On the other hand, even though an inquest is not strictly the forum in which to test the evidence of a potential defendant, the role of the advocate is to explore ‘how’ the deceased came by their death to the limits that a Coroner will permit. One must carefully tread that line: a Coroner must disallow any question put to a witness which she considers irrelevant (rule 19(2) of the 2013 Rules) and one should therefore be careful not to alienate a Coroner and potentially to truncate an otherwise legitimate line of questioning.

Striking a balance can be difficult, and this gives rise to an important tactical point. Often less is more at an inquest. It can be a misstep to ask too much or push a witness too far. Not only may it alienate the Coroner as above, but unfavourable evidence could be elicited. There is a judgement call to be made. It is often as much about what is not asked or said as what is asked or said.

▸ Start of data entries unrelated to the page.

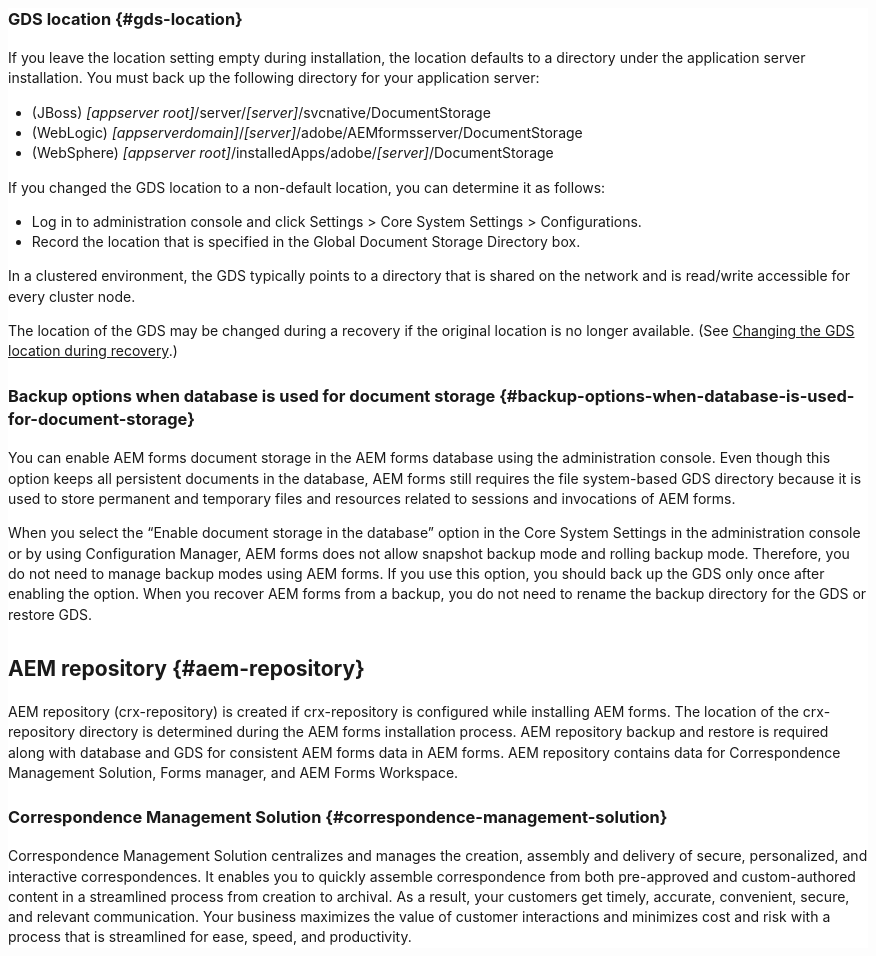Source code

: ### GDS location {#gds-location}

If you leave the location setting empty during installation, the location defaults to a directory under the application server installation. You must back up the following directory for your application server:

* (JBoss) *[appserver root]*/server/*[server]*/svcnative/DocumentStorage
* (WebLogic) *[appserverdomain]*/*[server]*/adobe/AEMformsserver/DocumentStorage
* (WebSphere) *[appserver root]*/installedApps/adobe/*[server]*/DocumentStorage

If you changed the GDS location to a non-default location, you can determine it as follows:

* Log in to administration console and click Settings &gt; Core System Settings &gt; Configurations.
* Record the location that is specified in the Global Document Storage Directory box.

In a clustered environment, the GDS typically points to a directory that is shared on the network and is read/write accessible for every cluster node.

The location of the GDS may be changed during a recovery if the original location is no longer available. (See [Changing the GDS location during recovery](../../../forms/using/admin-help/recovering-aem-forms-data.md#changing-the-gds-location-during-recovery).)

### Backup options when database is used for document storage {#backup-options-when-database-is-used-for-document-storage}

You can enable AEM forms document storage in the AEM forms database using the administration console. Even though this option keeps all persistent documents in the database, AEM forms still requires the file system-based GDS directory because it is used to store permanent and temporary files and resources related to sessions and invocations of AEM forms.

When you select the “Enable document storage in the database” option in the Core System Settings in the administration console or by using Configuration Manager, AEM forms does not allow snapshot backup mode and rolling backup mode. Therefore, you do not need to manage backup modes using AEM forms. If you use this option, you should back up the GDS only once after enabling the option. When you recover AEM forms from a backup, you do not need to rename the backup directory for the GDS or restore GDS.



## AEM repository {#aem-repository}

AEM repository (crx-repository) is created if crx-repository is configured while installing AEM forms. The location of the crx-repository directory is determined during the AEM forms installation process. AEM repository backup and restore is required along with database and GDS for consistent AEM forms data in AEM forms. AEM repository contains data for Correspondence Management Solution, Forms manager, and AEM Forms Workspace.

### Correspondence Management Solution {#correspondence-management-solution}

Correspondence Management Solution centralizes and manages the creation, assembly and delivery of secure, personalized, and interactive correspondences. It enables you to quickly assemble correspondence from both pre-approved and custom-authored content in a streamlined process from creation to archival. As a result, your customers get timely, accurate, convenient, secure, and relevant communication. Your business maximizes the value of customer interactions and minimizes cost and risk with a process that is streamlined for ease, speed, and productivity.
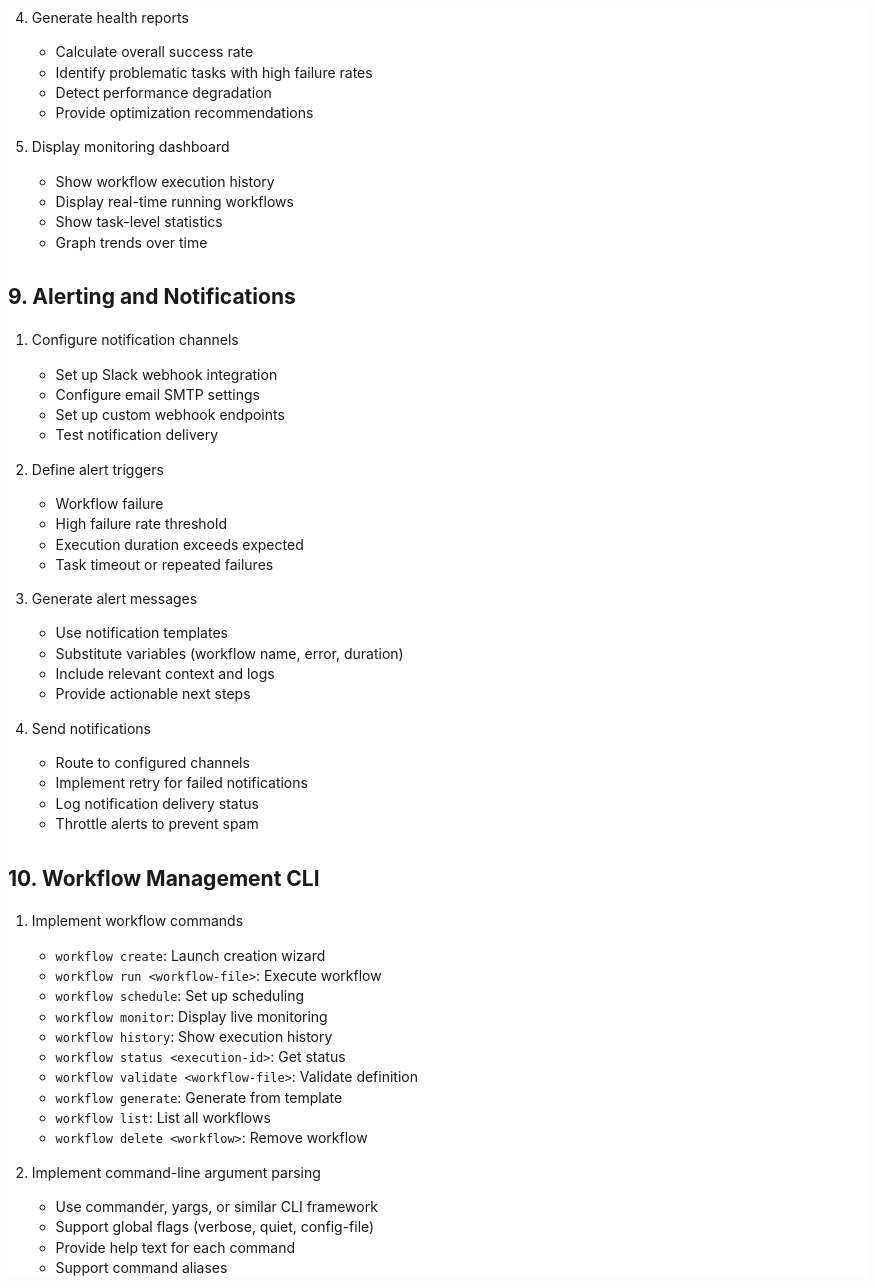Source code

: 4. Generate health reports
   - Calculate overall success rate
   - Identify problematic tasks with high failure rates
   - Detect performance degradation
   - Provide optimization recommendations

5. Display monitoring dashboard
   - Show workflow execution history
   - Display real-time running workflows
   - Show task-level statistics
   - Graph trends over time

## 9. Alerting and Notifications

1. Configure notification channels
   - Set up Slack webhook integration
   - Configure email SMTP settings
   - Set up custom webhook endpoints
   - Test notification delivery

2. Define alert triggers
   - Workflow failure
   - High failure rate threshold
   - Execution duration exceeds expected
   - Task timeout or repeated failures

3. Generate alert messages
   - Use notification templates
   - Substitute variables (workflow name, error, duration)
   - Include relevant context and logs
   - Provide actionable next steps

4. Send notifications
   - Route to configured channels
   - Implement retry for failed notifications
   - Log notification delivery status
   - Throttle alerts to prevent spam

## 10. Workflow Management CLI

1. Implement workflow commands
   - `workflow create`: Launch creation wizard
   - `workflow run <workflow-file>`: Execute workflow
   - `workflow schedule`: Set up scheduling
   - `workflow monitor`: Display live monitoring
   - `workflow history`: Show execution history
   - `workflow status <execution-id>`: Get status
   - `workflow validate <workflow-file>`: Validate definition
   - `workflow generate`: Generate from template
   - `workflow list`: List all workflows
   - `workflow delete <workflow>`: Remove workflow

2. Implement command-line argument parsing
   - Use commander, yargs, or similar CLI framework
   - Support global flags (verbose, quiet, config-file)
   - Provide help text for each command
   - Support command aliases
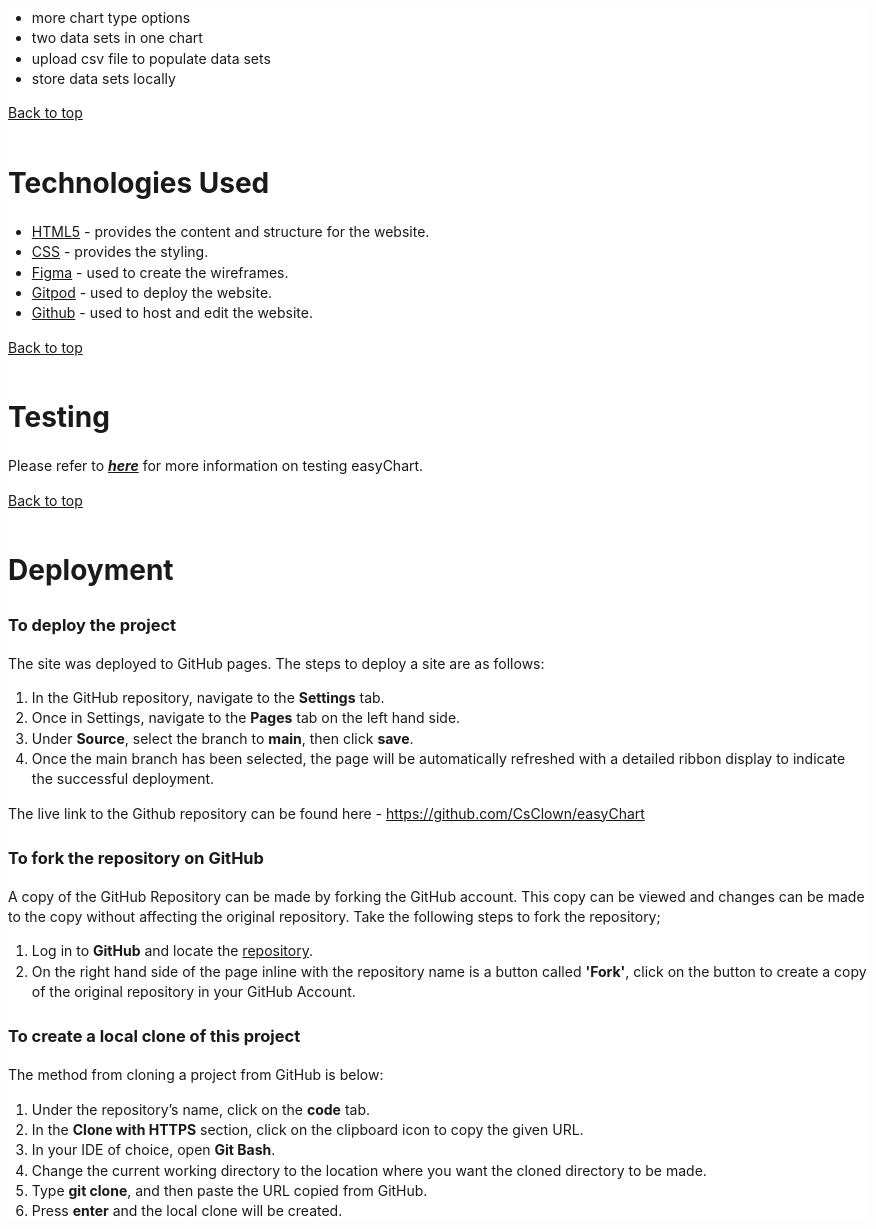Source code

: - more chart type options
- two data sets in one chart
- upload csv file to populate data sets
- store data sets locally

[Back to top](#contents)

# Technologies Used

- [HTML5](https://html.spec.whatwg.org/) - provides the content and structure for the website.
- [CSS](https://www.w3.org/Style/CSS/Overview.en.html) - provides the styling.
- [Figma](https://figma.com) - used to create the wireframes.
- [Gitpod](https://www.gitpod.io/#get-started) - used to deploy the website.
- [Github](https://github.com/) - used to host and edit the website.

[Back to top](#contents)

# Testing

Please refer to [**_here_**](TESTING.md) for more information on testing easyChart.

[Back to top](#contents)

# Deployment

### **To deploy the project**

The site was deployed to GitHub pages. The steps to deploy a site are as follows:

1. In the GitHub repository, navigate to the **Settings** tab.
2. Once in Settings, navigate to the **Pages** tab on the left hand side.
3. Under **Source**, select the branch to **main**, then click **save**.
4. Once the main branch has been selected, the page will be automatically refreshed with a detailed ribbon display to indicate the successful deployment.

The live link to the Github repository can be found here - https://github.com/CsClown/easyChart

### **To fork the repository on GitHub**

A copy of the GitHub Repository can be made by forking the GitHub account. This copy can be viewed and changes can be made to the copy without affecting the original repository. Take the following steps to fork the repository;

1. Log in to **GitHub** and locate the [repository](https://github.com/CsClown/easyChart).
2. On the right hand side of the page inline with the repository name is a button called **'Fork'**, click on the button to create a copy of the original repository in your GitHub Account.

### **To create a local clone of this project**

The method from cloning a project from GitHub is below:

1. Under the repository’s name, click on the **code** tab.
2. In the **Clone with HTTPS** section, click on the clipboard icon to copy the given URL.
3. In your IDE of choice, open **Git Bash**.
4. Change the current working directory to the location where you want the cloned directory to be made.
5. Type **git clone**, and then paste the URL copied from GitHub.
6. Press **enter** and the local clone will be created.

For all of these reasons, inquests are unique not only in their make-up and process but in their opportunity. As well as providing a form of pre-action disclosure (as to which, see regulation 27(2) of the 2013 Regulations), they allow witnesses who may well be central to an underlying civil claim to be questioned, as a type of dress-rehearsal, prior to a civil trial. The answers given at an inquest may well ultimately curtail the issues which will need to be determined in the civil case or, in some circumstances, entirely obviate the need for proceedings to be issued at all. In this connection, see Rogers v Hoyle [2015] QB 265 both at first instance, at [100] per Leggatt J, and on appeal, at [39]-[40] per Christopher Clarke LJ, as to the status of evidence heard at an inquest in subsequent proceedings.

Ultimately, advocacy at inquests, and the involvement of representatives in the investigation and inquest process (especially, we suggest, at the PIR stage), is much more important than one might appreciate from a first-glance analysis of the reigning role of the Coroner.